Predators detect and locate their prey via sensory signals like sight, smell, sound and touch, as well a few uncommon ones.
Predatory animals use different senses like sight, smell, hearing for catching their prey and later feasting on it. But, there are other senses too which predators use for tracking their prey.
Image Source : Mark Mannetti [CC BY-SA 3.0 (https://creativecommons.org/licenses/by-sa/3.0)]
A category of venomous snakes known as pit vipers (Crotaline) are not named because they inhabit pits. They are known for their heat sensing pits near their nose for detecting warmth emitted by warm blooded prey. This hunting technique becomes useful when these snakes hunt in dark. So, no bird or mammal prey will get away when they are close to these hungry serpents.
Image source : Air wolfhound from Hertfordshire, UK [CC BY-SA 2.0 (https://creativecommons.org/licenses/by-sa/2.0)]
We used to read stories and we know that foxes are cunning creatures. In real life, they are cunning mainly because of their hunting strategy. Red foxes(Vulpes Vulpes), a common species of fox, is a brilliant hunter of small animals which are under snow or long grass. As scientists were baffled by its behavior, they believe that these foxes might be making use of a magnetic field. When these creatures track a prey which is underneath thick snow, the fox aligns itself with the Earth’s magnetic field i.e. along the axis of the North East direction. It knows exactly where its meal is. Then, it cunningly dives into the snow emerging with a prey in its mouth.
Image source : Olga Ernst [CC BY-SA 4.0 (https://creativecommons.org/licenses/by-sa/4.0)]
We often wonder how sharks track their prey underwater. The answer lies in the cells of their noses which contain electro receptors which collect the signals emitted by its prey. When an animal like fish or seal contracts, electricity waves are produced underwater. These waves are detected by the cells in shark’s nose. It’s meal time.

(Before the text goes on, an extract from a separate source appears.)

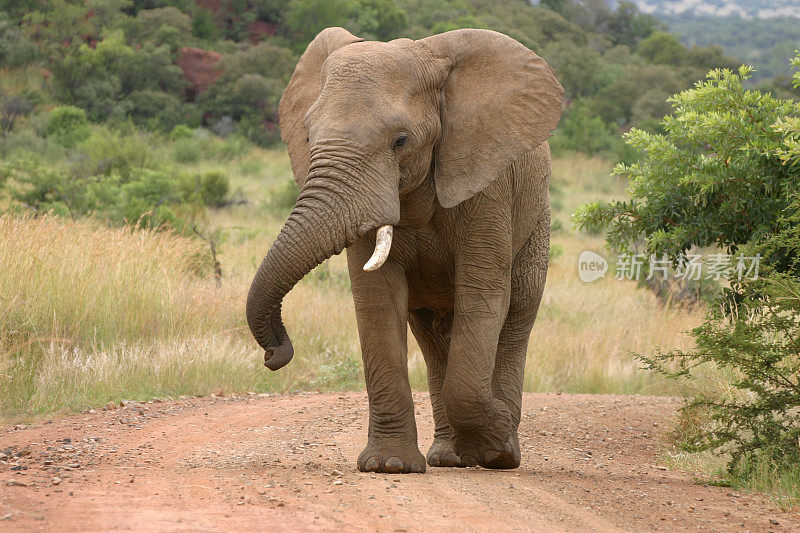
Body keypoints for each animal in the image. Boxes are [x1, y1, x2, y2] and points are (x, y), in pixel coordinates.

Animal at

Image source : dizfunkshinal [CC BY 2.0 (https://creativecommons.org/licenses/by/2.0)]
The best known predatory sense for some creatures is by their own vocalizations. They use this procedure known as echo-location, i.e. locating objects using sound. Bats are one of the best known animals for using this procedure. Their stapedius (middle ear muscle) separates the three bones in middle ear avoiding the animal to be temporary deafened by the intensity of their own calls which can be as loud as around 120 db. Toothed whales (odontocetes) which also include dolphins, are the other animals known for using this technique.